Spatial isolation is known to promote speciation – but LMU researchers have now shown that, at least in yeast, the opposite is also true. New ecological variants can also evolve within thoroughly mixed populations.
The idea that speciation is based on the selection of variants that are better adapted to the local environmental conditions is at the heart of Charles Darwin’s theory of the origin of species – and it is now known to be a central component of biological evolution, and thus of biodiversity. Geographic isolation of populations is often regarded as a necessary condition for ecotypes to diverge and eventually form new species. When populations of a given species are separated by geographic barriers, favorable mutations that emerge in either can become fixed locally, as mating between the two populations is precluded. Whether or not speciation can occur under conditions in which gene flow between two populations is possible – such that genetic mixing can still occur – remains controversial. In order to resolve the issue, LMU evolutionary biologist Jochen Wolf and his group in cooperation with Simone Immler (University of East Anglia, UK) have used baker’s yeast as a model system to experimentally explore what happens when the degree of gene flow between genetically differentiated populations is gradually increased.
“The starting point for this project, which has now been running for 6 years, was a single founder cell, which gave rise to our original population,” says Wolf. “We then followed the accumulation of mutations within this population over the course of many generations.” Starting from the original ancestor, the scientists first selected cells that floated in a suspension on top or sank to the bottom. In this way, they obtained two populations which were adapted to different ‘habitats’ – referred to simply as ‘top’ and ‘bottom’. The two behaviors are related to differences in the morphology of the cells and in their propensity to from multi-cellular clusters with one another.
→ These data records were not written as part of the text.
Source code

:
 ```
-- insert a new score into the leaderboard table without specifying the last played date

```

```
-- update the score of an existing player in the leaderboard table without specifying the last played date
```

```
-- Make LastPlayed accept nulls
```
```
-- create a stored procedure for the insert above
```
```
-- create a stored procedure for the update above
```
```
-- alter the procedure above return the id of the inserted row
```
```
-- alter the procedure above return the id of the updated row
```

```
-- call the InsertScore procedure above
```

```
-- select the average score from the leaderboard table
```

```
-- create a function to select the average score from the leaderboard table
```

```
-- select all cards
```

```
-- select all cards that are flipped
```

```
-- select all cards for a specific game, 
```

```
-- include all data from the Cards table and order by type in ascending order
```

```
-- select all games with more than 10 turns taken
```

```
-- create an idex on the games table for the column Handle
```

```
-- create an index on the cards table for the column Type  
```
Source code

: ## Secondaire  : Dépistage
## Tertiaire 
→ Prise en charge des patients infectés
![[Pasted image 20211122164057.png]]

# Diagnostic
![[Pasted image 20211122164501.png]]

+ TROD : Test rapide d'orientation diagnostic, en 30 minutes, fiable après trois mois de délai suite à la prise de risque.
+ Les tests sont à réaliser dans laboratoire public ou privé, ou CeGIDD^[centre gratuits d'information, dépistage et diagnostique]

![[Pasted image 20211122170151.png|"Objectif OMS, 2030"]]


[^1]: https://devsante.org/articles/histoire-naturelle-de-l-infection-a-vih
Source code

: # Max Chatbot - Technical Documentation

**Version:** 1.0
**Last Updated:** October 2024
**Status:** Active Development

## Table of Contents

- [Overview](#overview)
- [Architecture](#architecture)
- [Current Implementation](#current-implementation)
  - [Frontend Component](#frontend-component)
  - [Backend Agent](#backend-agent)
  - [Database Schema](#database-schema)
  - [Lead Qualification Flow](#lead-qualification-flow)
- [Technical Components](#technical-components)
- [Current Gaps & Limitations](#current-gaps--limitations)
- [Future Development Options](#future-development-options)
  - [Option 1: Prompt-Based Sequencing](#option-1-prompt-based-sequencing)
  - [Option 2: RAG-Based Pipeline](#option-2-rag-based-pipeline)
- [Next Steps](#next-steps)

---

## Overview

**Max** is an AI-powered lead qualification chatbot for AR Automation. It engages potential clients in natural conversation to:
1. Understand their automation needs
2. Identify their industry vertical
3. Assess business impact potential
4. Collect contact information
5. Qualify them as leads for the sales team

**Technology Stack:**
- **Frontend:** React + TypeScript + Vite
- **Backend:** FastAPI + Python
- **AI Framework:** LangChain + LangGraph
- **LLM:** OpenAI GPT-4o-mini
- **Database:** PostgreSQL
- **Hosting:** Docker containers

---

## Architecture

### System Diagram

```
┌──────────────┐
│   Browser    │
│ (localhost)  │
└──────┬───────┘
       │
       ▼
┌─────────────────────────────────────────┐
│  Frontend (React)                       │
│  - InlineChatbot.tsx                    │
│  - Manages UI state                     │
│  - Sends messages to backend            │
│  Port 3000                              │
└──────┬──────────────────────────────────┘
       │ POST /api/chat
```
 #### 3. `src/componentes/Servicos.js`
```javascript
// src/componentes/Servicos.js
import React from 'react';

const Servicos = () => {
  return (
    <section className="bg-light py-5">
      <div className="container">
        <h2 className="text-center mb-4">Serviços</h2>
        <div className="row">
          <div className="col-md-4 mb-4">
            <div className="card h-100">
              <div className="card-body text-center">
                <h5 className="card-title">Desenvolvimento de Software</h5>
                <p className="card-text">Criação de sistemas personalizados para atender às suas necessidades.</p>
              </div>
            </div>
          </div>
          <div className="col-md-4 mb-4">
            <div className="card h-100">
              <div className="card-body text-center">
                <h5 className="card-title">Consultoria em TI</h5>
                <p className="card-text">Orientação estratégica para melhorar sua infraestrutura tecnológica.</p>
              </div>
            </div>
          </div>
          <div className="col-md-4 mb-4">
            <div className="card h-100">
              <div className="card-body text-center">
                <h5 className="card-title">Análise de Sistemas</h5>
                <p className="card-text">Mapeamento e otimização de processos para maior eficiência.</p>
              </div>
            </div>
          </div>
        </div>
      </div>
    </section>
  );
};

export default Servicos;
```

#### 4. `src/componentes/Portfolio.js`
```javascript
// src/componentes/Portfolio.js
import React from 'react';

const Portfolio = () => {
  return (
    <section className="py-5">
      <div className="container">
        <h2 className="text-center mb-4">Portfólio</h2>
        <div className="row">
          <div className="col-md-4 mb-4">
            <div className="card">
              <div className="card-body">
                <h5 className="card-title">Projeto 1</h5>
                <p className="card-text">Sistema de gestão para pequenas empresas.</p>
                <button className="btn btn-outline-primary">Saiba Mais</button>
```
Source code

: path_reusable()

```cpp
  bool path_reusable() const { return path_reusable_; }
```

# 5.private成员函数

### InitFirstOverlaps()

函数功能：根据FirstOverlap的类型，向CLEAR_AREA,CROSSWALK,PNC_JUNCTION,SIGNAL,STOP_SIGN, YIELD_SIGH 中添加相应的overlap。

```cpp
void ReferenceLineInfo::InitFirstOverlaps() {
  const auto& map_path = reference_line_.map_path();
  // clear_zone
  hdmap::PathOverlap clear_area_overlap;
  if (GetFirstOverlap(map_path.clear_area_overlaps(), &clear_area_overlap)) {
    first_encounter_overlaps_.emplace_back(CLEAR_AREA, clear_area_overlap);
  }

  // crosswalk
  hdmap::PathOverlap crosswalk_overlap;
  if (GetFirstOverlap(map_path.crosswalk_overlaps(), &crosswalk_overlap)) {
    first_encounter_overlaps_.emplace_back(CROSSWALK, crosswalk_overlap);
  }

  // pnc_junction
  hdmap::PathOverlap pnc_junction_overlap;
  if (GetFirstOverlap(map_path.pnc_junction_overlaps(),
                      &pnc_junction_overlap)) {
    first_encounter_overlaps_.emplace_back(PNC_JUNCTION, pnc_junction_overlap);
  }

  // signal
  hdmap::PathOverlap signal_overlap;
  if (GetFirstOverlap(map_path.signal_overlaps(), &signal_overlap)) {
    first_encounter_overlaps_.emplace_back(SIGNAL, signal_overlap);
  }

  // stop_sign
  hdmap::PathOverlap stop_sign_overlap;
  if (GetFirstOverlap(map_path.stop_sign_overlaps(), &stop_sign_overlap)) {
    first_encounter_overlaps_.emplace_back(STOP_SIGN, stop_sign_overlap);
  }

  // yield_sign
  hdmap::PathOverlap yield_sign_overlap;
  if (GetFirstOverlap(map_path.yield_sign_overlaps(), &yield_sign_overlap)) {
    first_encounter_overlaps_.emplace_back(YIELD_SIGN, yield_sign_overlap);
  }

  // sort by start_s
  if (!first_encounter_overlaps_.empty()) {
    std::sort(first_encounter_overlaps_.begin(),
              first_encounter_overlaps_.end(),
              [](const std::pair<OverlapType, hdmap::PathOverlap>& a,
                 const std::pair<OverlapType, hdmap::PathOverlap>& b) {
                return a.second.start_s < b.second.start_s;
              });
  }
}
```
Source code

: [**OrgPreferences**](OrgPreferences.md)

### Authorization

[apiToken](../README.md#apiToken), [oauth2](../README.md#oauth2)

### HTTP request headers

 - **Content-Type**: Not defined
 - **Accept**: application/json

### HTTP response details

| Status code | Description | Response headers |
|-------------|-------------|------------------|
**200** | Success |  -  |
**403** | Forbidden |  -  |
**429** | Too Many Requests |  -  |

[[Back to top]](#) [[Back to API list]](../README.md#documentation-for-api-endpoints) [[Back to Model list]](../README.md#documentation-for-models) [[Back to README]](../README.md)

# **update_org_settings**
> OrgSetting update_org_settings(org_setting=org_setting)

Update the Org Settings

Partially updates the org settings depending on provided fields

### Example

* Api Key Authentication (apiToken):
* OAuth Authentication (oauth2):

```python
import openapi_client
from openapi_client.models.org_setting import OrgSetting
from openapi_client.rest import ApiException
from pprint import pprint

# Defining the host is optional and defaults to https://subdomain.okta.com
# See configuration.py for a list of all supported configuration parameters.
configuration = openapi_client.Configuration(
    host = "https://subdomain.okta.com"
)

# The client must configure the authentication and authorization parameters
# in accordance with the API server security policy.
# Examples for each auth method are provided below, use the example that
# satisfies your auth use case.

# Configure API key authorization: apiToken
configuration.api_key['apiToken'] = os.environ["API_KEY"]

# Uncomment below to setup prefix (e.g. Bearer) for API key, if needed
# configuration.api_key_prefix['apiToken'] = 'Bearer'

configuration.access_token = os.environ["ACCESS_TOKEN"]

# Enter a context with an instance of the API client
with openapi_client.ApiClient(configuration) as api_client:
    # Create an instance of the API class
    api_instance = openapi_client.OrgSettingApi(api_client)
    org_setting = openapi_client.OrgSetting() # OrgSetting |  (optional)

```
Having obtained these genetically differentiated populations, the researchers proceeded to mix them in various proportions and monitored their subsequent evolution. “We first observed what would be expected according to the classical isolation model, when the top and bottom populations were kept strictly separated from one another,” says Wolf. Under these conditions, the two ‘geographically’ isolated populations continued to adapt to the demands of their respective niches and rapidly diverged from each other, becoming clearly distinct with time. For example, the top cells preferentially reproduced by asexual cell division, and therefore grew at a much higher rate than their bottom counterparts. Owing to the concomitant drop in the frequency of mating, the cells in the upper compartment also produced fewer sexual spores. “This finding confirms that the effects of selection do not remain constant over an organism’s life cycle. Instead, selection is associated with ‘trade-offs’. In other words, mutations that may be advantageous in one context may be deleterious in another,” Wolf explains.
In the next step, Wolf and his colleagues simulated the effects of migration between the two populations. They did so by first adding approximately 1% of the minority population to the dominant fraction, and then progressively increasing the proportion of the former in each succeeding generation until the two populations had been thoroughly mixed. Theoretical models suggest that mixing should lead to a homogenization of the gene pool, and should therefore lead to a reduction in the diversity of the mixed population. This effect was in fact observed at intermediate levels of mixing. Although such mixtures continue to evolve and their members can increase their fitness relative to the ancestral population, distinctly different variants can no longer be discerned within them.
“But to our surprise, when the populations had been thoroughly mixed over time, we found very marked differences in phenotype,” says Wolf. “When the tap is turned on fully, so to speak, one suddenly finds that mixtures contain two distinct variants, a generalist and a specialist.” The generalist can survive equally well in the top or bottom compartment. This is not true of the specialist. But it divides at a faster rate than the generalist, and can therefore compensate for its lack of versatility. In Wolf’s view, the emergence of these two classes can be regarded as the first step in a speciation process which takes place in the presence of maximal gene flow.
In addition to these phenotypic results, the team characterized the full genetic inventory of all populations. These genetic experiments show that adaptation to top and bottom compartments in the absence of gene flow is accompanied by the selection of genetic variants from among those that were already present in the progenitor population. In contrast, the emergence of specialist lineages in 50:50 mixtures is attributable to newly acquired mutations. And such mutations are obviously not in short supply: “The mutations seen in our replicates are completely independent. We very seldom see the same mutation in different samples – yet the phenotypic division between generalists and specialists in completely mixed populations has been observed repeatedly,” Wolf says.
These results are of significance in the context of how populations react to alterations in the character and distribution of variable niches. “It has always been assumed that interruption of gene flow is a prerequisite for adaptive divergence,” says Wolf. “But our study shows that, even when populations are highly connected, diverse adaptations can nevertheless emerge, such that all available niches can be filled.”